A aprovação final da reforma tributária, no início deste ano, que reformulou o sistema de impostos sobre o consumo no Brasil, representa um marco significativo para o país. Esta nova legislação visa simplificar e modernizar a cobrança de tributos sobre bens e serviços, contribuindo para que o Brasil se aproxime de modelos mais eficientes utilizados por economias desenvolvidas e reduza distorções que afetam a produtividade. Entretanto, a tributação sobre o consumo é apenas um aspecto do complexo sistema fiscal. A próxima questão a ser abordada é o imposto sobre a renda, que ainda apresenta injustiças e complexidades que exigem correção imediata.
Atualmente, a estrutura do imposto de renda no Brasil é considerada inadequada em comparação com as melhores práticas globais. O sistema funciona de forma piramidal, onde os mais ricos contribuem proporcionalmente menos, enquanto a classe média e trabalhadores de baixa renda enfrentam uma carga tributária excessiva. Essa situação compromete a equidade fiscal, reduz o poder de compra dos cidadãos com orçamento limitado e compromete a competitividade da indústria, além de perpetuar desigualdades sociais.
Nos últimos três décadas, a carga tributária no Brasil aumentou de 25% para 32% do produto interno bruto (PIB), refletindo o crescimento dos gastos públicos. A diminuição de tributos, portanto, está condicionada à redução das despesas do Estado. No entanto, isso não é suficiente; é crucial confrontar as distorções dentro do sistema. Especialistas apontam que, além de pessoas com rendimentos mais altos pagarem menos, indivíduos com rendimentos similares têm cargas tributárias desiguais devido à complexidade das regras fiscais.
O governo já iniciou uma nova fase da reforma tributária centrada no imposto de renda. Em março, um projeto de lei foi apresentado visando mudanças na tributação sobre pessoas físicas, embora a proposta seja limitada e não possa ser considerada uma reforma abrangente. O foco principal é isentar do imposto de renda aqueles que ganham até 5.000 reais mensais. Para compensar a perda estimada em 25 bilhões de reais, o governo propõe criar uma alíquota mínima de 10% para rendimentos anuais acima de 1,2 milhão de reais. Essa medida, embora não ideal, pode contribuir para uma distribuição mais justa dos tributos.

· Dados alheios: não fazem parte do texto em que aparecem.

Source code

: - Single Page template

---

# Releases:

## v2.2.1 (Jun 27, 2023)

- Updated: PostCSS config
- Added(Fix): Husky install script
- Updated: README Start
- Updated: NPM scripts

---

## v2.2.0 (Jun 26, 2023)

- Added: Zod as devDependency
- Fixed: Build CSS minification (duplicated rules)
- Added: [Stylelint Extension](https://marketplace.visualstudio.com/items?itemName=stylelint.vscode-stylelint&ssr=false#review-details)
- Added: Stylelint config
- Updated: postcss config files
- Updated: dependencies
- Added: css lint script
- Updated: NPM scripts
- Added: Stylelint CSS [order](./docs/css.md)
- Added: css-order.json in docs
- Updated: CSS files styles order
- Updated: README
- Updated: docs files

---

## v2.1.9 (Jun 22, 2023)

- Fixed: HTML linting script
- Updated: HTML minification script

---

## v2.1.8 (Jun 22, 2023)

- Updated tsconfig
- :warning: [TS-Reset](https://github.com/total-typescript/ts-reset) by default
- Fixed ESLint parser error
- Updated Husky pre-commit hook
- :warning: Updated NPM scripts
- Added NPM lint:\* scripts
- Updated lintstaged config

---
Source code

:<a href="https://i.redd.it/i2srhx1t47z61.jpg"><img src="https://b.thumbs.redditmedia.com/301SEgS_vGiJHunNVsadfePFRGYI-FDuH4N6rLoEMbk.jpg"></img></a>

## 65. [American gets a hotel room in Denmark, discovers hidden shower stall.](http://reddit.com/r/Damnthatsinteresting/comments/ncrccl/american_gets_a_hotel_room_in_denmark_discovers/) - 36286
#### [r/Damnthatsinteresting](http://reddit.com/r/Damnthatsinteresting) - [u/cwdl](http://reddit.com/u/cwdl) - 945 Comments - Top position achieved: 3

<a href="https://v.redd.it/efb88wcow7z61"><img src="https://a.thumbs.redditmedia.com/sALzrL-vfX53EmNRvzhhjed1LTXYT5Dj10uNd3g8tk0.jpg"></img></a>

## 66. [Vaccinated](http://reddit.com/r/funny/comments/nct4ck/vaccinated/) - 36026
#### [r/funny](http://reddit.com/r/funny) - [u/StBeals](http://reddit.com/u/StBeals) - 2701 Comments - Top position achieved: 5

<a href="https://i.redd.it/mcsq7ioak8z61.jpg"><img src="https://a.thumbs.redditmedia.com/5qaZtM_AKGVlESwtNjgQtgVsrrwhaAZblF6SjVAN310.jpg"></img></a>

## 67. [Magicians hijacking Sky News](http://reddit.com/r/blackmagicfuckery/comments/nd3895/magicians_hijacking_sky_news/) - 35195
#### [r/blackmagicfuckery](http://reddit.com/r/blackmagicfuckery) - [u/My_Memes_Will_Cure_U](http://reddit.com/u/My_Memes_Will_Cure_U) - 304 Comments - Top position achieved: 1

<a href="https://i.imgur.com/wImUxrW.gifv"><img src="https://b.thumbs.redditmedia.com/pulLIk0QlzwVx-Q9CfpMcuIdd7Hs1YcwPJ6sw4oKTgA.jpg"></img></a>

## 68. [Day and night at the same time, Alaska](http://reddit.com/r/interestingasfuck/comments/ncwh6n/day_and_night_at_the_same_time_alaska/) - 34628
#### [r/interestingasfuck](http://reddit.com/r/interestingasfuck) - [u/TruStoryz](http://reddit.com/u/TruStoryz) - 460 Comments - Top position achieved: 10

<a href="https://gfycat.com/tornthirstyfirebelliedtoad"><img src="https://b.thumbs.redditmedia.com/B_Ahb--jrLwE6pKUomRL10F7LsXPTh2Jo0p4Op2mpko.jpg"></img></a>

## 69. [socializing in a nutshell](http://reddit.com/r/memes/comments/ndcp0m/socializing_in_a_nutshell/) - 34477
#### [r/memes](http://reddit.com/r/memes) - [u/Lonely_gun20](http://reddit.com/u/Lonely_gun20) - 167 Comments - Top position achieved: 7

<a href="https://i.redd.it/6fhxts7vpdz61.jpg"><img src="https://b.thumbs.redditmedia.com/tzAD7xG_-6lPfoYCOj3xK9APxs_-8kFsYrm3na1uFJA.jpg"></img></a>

Entre as distorções existentes na tributação da renda, destaca-se a isenção dos dividendos, que representa uma parte significativa dos lucros repassados aos acionistas. Esse benefício é raro e se limita a poucos países. Os estudos mostram que, para os 5% mais ricos, uma proporção menor de seus rendimentos é taxada, favorecendo a isenção dos dividendos em detrimento do salário tributado. Como resultado, a alíquota efetiva do imposto de renda é extremamente baixa para os mais ricos.
A baixa tributação sobre a renda implica que o governo depende de impostos sobre o consumo, onde cerca de 40% da arrecadação total provém dessa fonte. Em comparação, apenas 30% é oriundo da tributação sobre a renda, o que contrasta com os padrões da OCDE. Essa situação é considerada regressiva, uma vez que pessoas com menos recursos pagam os mesmos impostos sobre produtos básicos.
Outra questão relevante é a alta alíquota do imposto sobre os lucros retidos pelas empresas, que chega a 34%. Essa taxa é considerada uma das mais altas globalmente e dificulta a implementação da tributação dos dividendos. A proposta mais recente do governo busca estabelecer um teto para a soma dos impostos devidos pela empresa e pelo acionista, no entanto, essa medida enfrenta resistência devido ao impacto que pode ter sobre pequenos empresários.
Especialistas ressaltam que, mesmo com essa alíquota formal alta, muitas empresas acabam pagando menos devido a regimes especiais que permitem tributação reduzida sobre o lucro. Essa situação gera ainda mais desigualdade, já que muitos indivíduos com alta renda se beneficiam tanto de baixa tributação corporativa quanto da isenção pessoal. A construção de uma política tributária justa exige uma estrutura estatal eficiente que garanta que os recursos arrecadados sejam revertidos em serviços essenciais para a população. Os desafios a serem enfrentados nesse âmbito são significativos e urgentes.